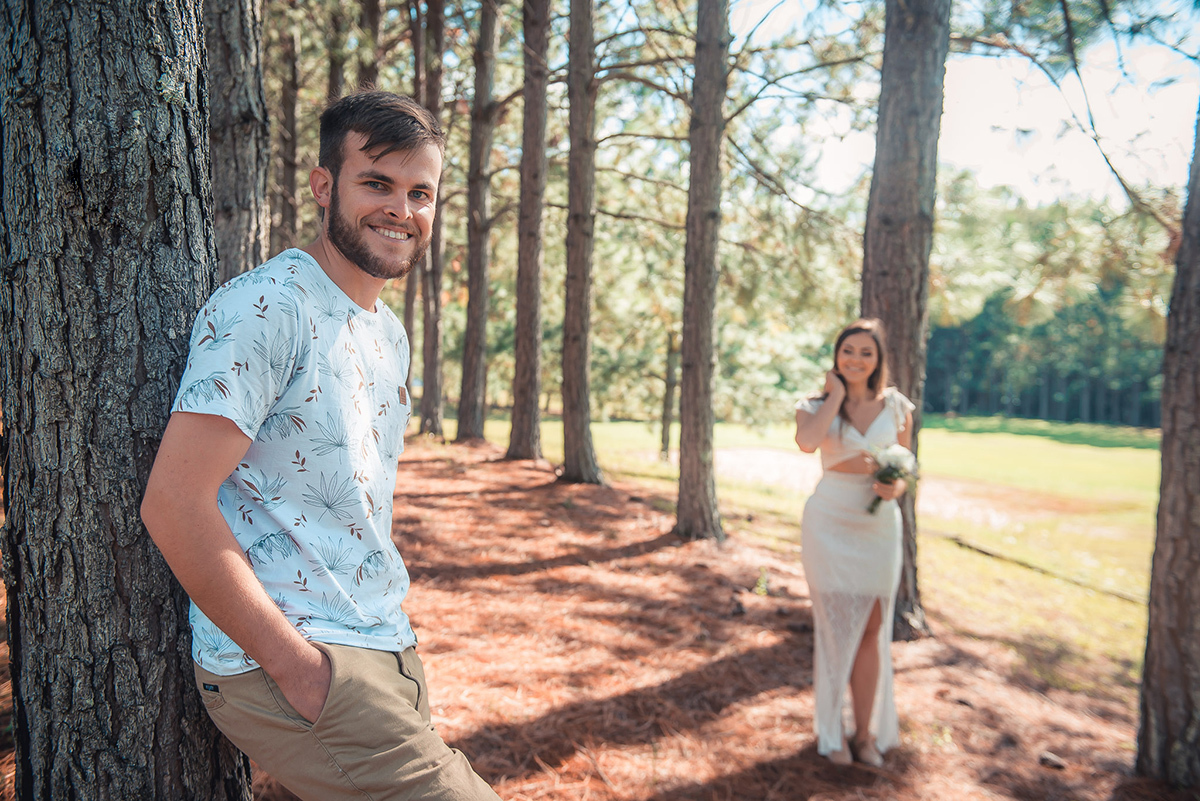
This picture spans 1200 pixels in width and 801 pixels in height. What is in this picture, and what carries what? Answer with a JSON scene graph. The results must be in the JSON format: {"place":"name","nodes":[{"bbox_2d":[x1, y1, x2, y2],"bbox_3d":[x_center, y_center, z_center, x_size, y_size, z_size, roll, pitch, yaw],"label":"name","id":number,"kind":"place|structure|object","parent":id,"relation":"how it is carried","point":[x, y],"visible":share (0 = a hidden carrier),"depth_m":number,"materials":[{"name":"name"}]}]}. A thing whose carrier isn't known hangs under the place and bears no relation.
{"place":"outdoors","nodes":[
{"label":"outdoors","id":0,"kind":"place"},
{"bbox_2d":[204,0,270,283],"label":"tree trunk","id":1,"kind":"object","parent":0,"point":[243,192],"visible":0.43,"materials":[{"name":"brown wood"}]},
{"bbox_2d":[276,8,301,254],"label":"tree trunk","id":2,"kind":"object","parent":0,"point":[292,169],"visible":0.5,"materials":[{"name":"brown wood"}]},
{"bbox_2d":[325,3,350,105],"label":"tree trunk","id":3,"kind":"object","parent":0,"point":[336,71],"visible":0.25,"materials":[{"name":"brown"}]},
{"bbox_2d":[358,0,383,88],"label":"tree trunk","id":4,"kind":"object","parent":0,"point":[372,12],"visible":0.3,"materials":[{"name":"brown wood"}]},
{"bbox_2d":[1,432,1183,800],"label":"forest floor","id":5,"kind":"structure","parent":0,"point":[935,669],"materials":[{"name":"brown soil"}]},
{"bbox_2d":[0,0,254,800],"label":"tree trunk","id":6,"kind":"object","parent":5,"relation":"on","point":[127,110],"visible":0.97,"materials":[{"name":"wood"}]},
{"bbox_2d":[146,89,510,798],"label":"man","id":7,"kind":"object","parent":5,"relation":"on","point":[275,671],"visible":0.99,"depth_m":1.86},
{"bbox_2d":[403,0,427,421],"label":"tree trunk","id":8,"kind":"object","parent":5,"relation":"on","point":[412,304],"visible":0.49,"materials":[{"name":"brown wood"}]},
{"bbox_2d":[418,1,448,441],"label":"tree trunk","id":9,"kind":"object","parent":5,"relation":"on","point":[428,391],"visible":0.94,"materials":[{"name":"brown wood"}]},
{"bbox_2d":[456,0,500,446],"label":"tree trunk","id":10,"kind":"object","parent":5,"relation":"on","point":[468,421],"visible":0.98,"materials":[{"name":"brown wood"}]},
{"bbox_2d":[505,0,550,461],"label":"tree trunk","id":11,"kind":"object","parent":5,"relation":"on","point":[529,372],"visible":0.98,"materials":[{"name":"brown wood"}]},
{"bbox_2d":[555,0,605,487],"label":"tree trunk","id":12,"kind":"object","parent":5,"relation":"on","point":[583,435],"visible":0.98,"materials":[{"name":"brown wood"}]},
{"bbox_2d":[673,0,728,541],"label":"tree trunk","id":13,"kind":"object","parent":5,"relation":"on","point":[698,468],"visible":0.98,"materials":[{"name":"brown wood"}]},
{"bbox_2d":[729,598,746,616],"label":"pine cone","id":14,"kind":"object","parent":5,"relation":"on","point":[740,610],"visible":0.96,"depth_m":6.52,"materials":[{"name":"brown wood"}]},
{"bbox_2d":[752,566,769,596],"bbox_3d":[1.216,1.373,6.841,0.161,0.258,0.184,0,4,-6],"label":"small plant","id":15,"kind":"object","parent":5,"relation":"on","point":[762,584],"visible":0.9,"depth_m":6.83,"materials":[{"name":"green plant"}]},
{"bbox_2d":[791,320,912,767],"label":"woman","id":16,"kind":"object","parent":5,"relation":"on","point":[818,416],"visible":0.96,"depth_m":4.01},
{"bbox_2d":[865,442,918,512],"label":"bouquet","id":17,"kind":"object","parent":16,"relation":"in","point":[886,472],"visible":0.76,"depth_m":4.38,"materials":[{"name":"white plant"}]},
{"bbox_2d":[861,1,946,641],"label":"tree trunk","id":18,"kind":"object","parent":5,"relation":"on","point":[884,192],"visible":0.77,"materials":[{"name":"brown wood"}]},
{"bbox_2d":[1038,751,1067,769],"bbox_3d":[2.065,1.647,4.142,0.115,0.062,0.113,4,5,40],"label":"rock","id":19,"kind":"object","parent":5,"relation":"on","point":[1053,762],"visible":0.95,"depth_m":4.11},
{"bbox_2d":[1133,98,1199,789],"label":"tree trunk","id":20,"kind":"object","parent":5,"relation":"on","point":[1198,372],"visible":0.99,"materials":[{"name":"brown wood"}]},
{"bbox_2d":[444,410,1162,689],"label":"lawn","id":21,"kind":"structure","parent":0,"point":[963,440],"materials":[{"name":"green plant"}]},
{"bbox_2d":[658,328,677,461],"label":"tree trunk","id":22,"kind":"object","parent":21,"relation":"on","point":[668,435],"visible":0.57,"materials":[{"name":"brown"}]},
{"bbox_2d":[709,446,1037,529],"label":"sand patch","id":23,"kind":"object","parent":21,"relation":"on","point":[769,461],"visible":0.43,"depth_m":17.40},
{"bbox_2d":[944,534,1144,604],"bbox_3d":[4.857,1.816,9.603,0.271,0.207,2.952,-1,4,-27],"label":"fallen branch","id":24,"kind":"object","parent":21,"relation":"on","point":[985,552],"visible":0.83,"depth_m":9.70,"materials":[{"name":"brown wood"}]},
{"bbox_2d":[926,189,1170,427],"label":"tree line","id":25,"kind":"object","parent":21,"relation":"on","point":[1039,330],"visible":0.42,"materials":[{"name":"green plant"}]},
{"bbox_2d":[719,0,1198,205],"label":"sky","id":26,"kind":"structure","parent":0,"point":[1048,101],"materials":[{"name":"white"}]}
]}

========================================================================

## Prompt
The listing must be returned in full and exactly, apart from its pictures.

## Answer space
This picture spans 1200 pixels in width and 801 pixels in height. What is in this picture, and what carries what? Answer with a JSON scene graph. The results must be in the JSON format: {"place":"name","nodes":[{"bbox_2d":[x1, y1, x2, y2],"bbox_3d":[x_center, y_center, z_center, x_size, y_size, z_size, roll, pitch, yaw],"label":"name","id":number,"kind":"place|structure|object","parent":id,"relation":"how it is carried","point":[x, y],"visible":share (0 = a hidden carrier),"depth_m":number,"materials":[{"name":"name"}]}]}. A thing whose carrier isn't known hangs under the place and bears no relation.
{"place":"outdoors","nodes":[
{"label":"outdoors","id":0,"kind":"place"},
{"bbox_2d":[204,0,270,283],"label":"tree trunk","id":1,"kind":"object","parent":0,"point":[243,192],"visible":0.43,"materials":[{"name":"brown wood"}]},
{"bbox_2d":[276,8,301,254],"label":"tree trunk","id":2,"kind":"object","parent":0,"point":[292,169],"visible":0.5,"materials":[{"name":"brown wood"}]},
{"bbox_2d":[325,3,350,105],"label":"tree trunk","id":3,"kind":"object","parent":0,"point":[336,71],"visible":0.25,"materials":[{"name":"brown"}]},
{"bbox_2d":[358,0,383,88],"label":"tree trunk","id":4,"kind":"object","parent":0,"point":[372,12],"visible":0.3,"materials":[{"name":"brown wood"}]},
{"bbox_2d":[1,432,1183,800],"label":"forest floor","id":5,"kind":"structure","parent":0,"point":[935,669],"materials":[{"name":"brown soil"}]},
{"bbox_2d":[0,0,254,800],"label":"tree trunk","id":6,"kind":"object","parent":5,"relation":"on","point":[127,110],"visible":0.97,"materials":[{"name":"wood"}]},
{"bbox_2d":[146,89,510,798],"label":"man","id":7,"kind":"object","parent":5,"relation":"on","point":[275,671],"visible":0.99,"depth_m":1.86},
{"bbox_2d":[403,0,427,421],"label":"tree trunk","id":8,"kind":"object","parent":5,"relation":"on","point":[412,304],"visible":0.49,"materials":[{"name":"brown wood"}]},
{"bbox_2d":[418,1,448,441],"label":"tree trunk","id":9,"kind":"object","parent":5,"relation":"on","point":[428,391],"visible":0.94,"materials":[{"name":"brown wood"}]},
{"bbox_2d":[456,0,500,446],"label":"tree trunk","id":10,"kind":"object","parent":5,"relation":"on","point":[468,421],"visible":0.98,"materials":[{"name":"brown wood"}]},
{"bbox_2d":[505,0,550,461],"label":"tree trunk","id":11,"kind":"object","parent":5,"relation":"on","point":[529,372],"visible":0.98,"materials":[{"name":"brown wood"}]},
{"bbox_2d":[555,0,605,487],"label":"tree trunk","id":12,"kind":"object","parent":5,"relation":"on","point":[583,435],"visible":0.98,"materials":[{"name":"brown wood"}]},
{"bbox_2d":[673,0,728,541],"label":"tree trunk","id":13,"kind":"object","parent":5,"relation":"on","point":[698,468],"visible":0.98,"materials":[{"name":"brown wood"}]},
{"bbox_2d":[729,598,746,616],"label":"pine cone","id":14,"kind":"object","parent":5,"relation":"on","point":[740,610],"visible":0.96,"depth_m":6.52,"materials":[{"name":"brown wood"}]},
{"bbox_2d":[752,566,769,596],"bbox_3d":[1.216,1.373,6.841,0.161,0.258,0.184,0,4,-6],"label":"small plant","id":15,"kind":"object","parent":5,"relation":"on","point":[762,584],"visible":0.9,"depth_m":6.83,"materials":[{"name":"green plant"}]},
{"bbox_2d":[791,320,912,767],"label":"woman","id":16,"kind":"object","parent":5,"relation":"on","point":[818,416],"visible":0.96,"depth_m":4.01},
{"bbox_2d":[865,442,918,512],"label":"bouquet","id":17,"kind":"object","parent":16,"relation":"in","point":[886,472],"visible":0.76,"depth_m":4.38,"materials":[{"name":"white plant"}]},
{"bbox_2d":[861,1,946,641],"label":"tree trunk","id":18,"kind":"object","parent":5,"relation":"on","point":[884,192],"visible":0.77,"materials":[{"name":"brown wood"}]},
{"bbox_2d":[1038,751,1067,769],"bbox_3d":[2.065,1.647,4.142,0.115,0.062,0.113,4,5,40],"label":"rock","id":19,"kind":"object","parent":5,"relation":"on","point":[1053,762],"visible":0.95,"depth_m":4.11},
{"bbox_2d":[1133,98,1199,789],"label":"tree trunk","id":20,"kind":"object","parent":5,"relation":"on","point":[1198,372],"visible":0.99,"materials":[{"name":"brown wood"}]},
{"bbox_2d":[444,410,1162,689],"label":"lawn","id":21,"kind":"structure","parent":0,"point":[963,440],"materials":[{"name":"green plant"}]},
{"bbox_2d":[658,328,677,461],"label":"tree trunk","id":22,"kind":"object","parent":21,"relation":"on","point":[668,435],"visible":0.57,"materials":[{"name":"brown"}]},
{"bbox_2d":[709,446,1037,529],"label":"sand patch","id":23,"kind":"object","parent":21,"relation":"on","point":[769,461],"visible":0.43,"depth_m":17.40},
{"bbox_2d":[944,534,1144,604],"bbox_3d":[4.857,1.816,9.603,0.271,0.207,2.952,-1,4,-27],"label":"fallen branch","id":24,"kind":"object","parent":21,"relation":"on","point":[985,552],"visible":0.83,"depth_m":9.70,"materials":[{"name":"brown wood"}]},
{"bbox_2d":[926,189,1170,427],"label":"tree line","id":25,"kind":"object","parent":21,"relation":"on","point":[1039,330],"visible":0.42,"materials":[{"name":"green plant"}]},
{"bbox_2d":[719,0,1198,205],"label":"sky","id":26,"kind":"structure","parent":0,"point":[1048,101],"materials":[{"name":"white"}]}
]}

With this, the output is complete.